For example, in operation the frame engine 235 receives the
monitored intervals of network data from the Link Engine 220, and
creates at least one metric that includes attribute characteristics
of the intervals of data. However, instead of forwarding the
created metric(s) directly to the portal tier 35, it is first
buffered in one of the data banks A 240 or B 245. To increase the
overall throughput, while one data bank outputs its metric contents
to the processor 250 (e.g., via interface 241 or 246), the other
data bank is being filled with a new set of metric data created by
the frame engine 235. This process occurs in predetermined fixed
time intervals; for example, in one preferred embodiment the
interval is fixed at one second.
[0038] Reference is next made to FIG. 3, which illustrates a flow
chart denoting one example of a methodology, preferably implemented
by way of computer executable instructions carried out by the
probe's programmable devices, for monitoring network data and
deriving metrics therefrom. This particular example is shown in the
context of a Fibre Channel network running a SCSI upper level
protocol. It will be appreciated however that the embodiment of
FIG. 3 is offered by way of example and should not be viewed as
limiting the present scope of the invention. Indeed, specific steps
may depend on the needs of the particular implementation, the
network monitoring requirements, particular protocols being
monitored, etc.
[0039] Thus, beginning at step 302, a series of initialization
steps occurs. For example, the overall probe system is initialized,
various memory and registers are cleared or otherwise initialized.
In a preferred embodiment, an "exchange table" memory area is
cleared. The exchange table is an internal structure that refers to
a series of exchange blocks that are used to keep track of, for
example, a Fibre Channel exchange (a series of related events). In
particular, ITL (Initiator/Target/Lun) exchange statistics
(metrics) are generated using the data from this table. Data
included within the exchange table may include, for example, target
ID, initiator ID, LUN and other information to identify the
exchange taking place. Additional data would be used to track, for
example, payload bytes transmitted, the time of the command, the
location where the data for the ITL is stored for subsequent
transmission to the portal tier, and any other information relevant
to a particular metric to be generated. Thus, in the present
example, when a command is received, the table is created. The
first data frame time is recorded, and the number of bytes is added
whenever a frame is received. Finally, the status frame is the last
event which completes the exchange and updates the table.

### [STORED DATA]
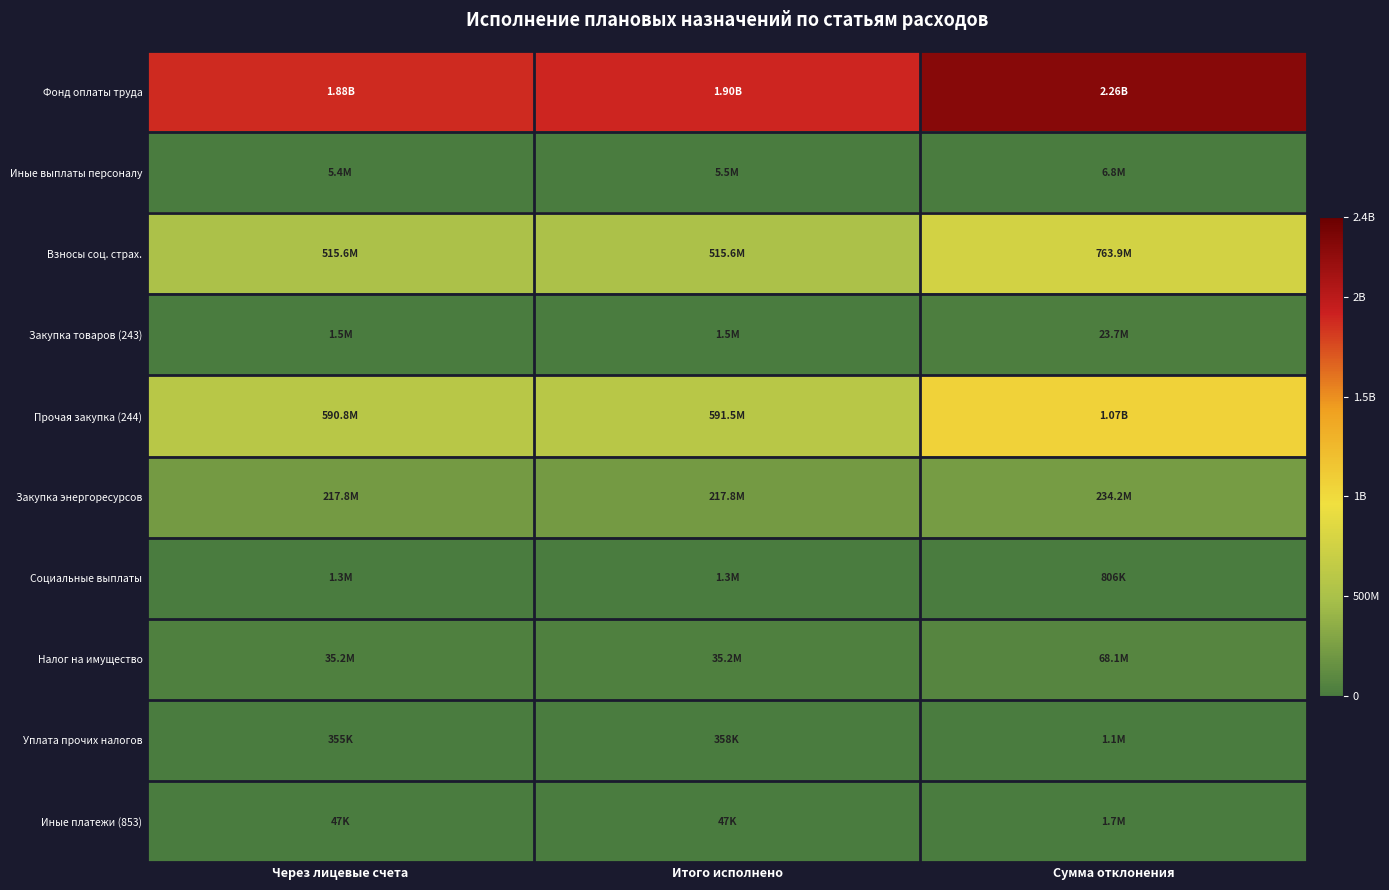

What is the difference between the highest and lowest values at Через лицевые счета?

1879080765.4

### [WHAT YOU NEED TO DO]
[a] Check statements (i), (ii), and (iii) against the network probe passage. For each one, answer yes or no and quote the words of the passage that decide it.
(i) The frame engine sends the metrics it creates straight to the portal tier.
(ii) In one preferred embodiment, the data banks alternate at a fixed interval of one second.
(iii) The exchange table is created when the status frame arrives.
[b] Write what comes next in the network probe passage, starting after its final sentence.

### [EXERCISE ANSWERS]
[a]
(i) No: "instead of forwarding the created metric(s) directly to the portal tier 35, it is first buffered in one of the data banks A 240 or B 245."
(ii) Yes: "in one preferred embodiment the interval is fixed at one second."
(iii) No: "when a command is received, the table is created."

[b]
[0040] Once the requisite initialization has occurred, processing
enters an overall loop, where data intervals on the network are
monitored. Thus, beginning at program step 306, the next data
interval "event" is obtained from the network via the link engine.
Once obtained, processing will proceed depending on the type of
event the data interval corresponds to.
[0041] If at step 308 it is determined that the data interval event
corresponds to a "link event," then processing proceeds at step
310. For example, if the link engine detects a "Loss of Signal"
event, or similar link level event, that condition is communicated
to the frame engine because there is no network traffic present.
Processing would then continue at 304 for retrieval of the next
data interval event.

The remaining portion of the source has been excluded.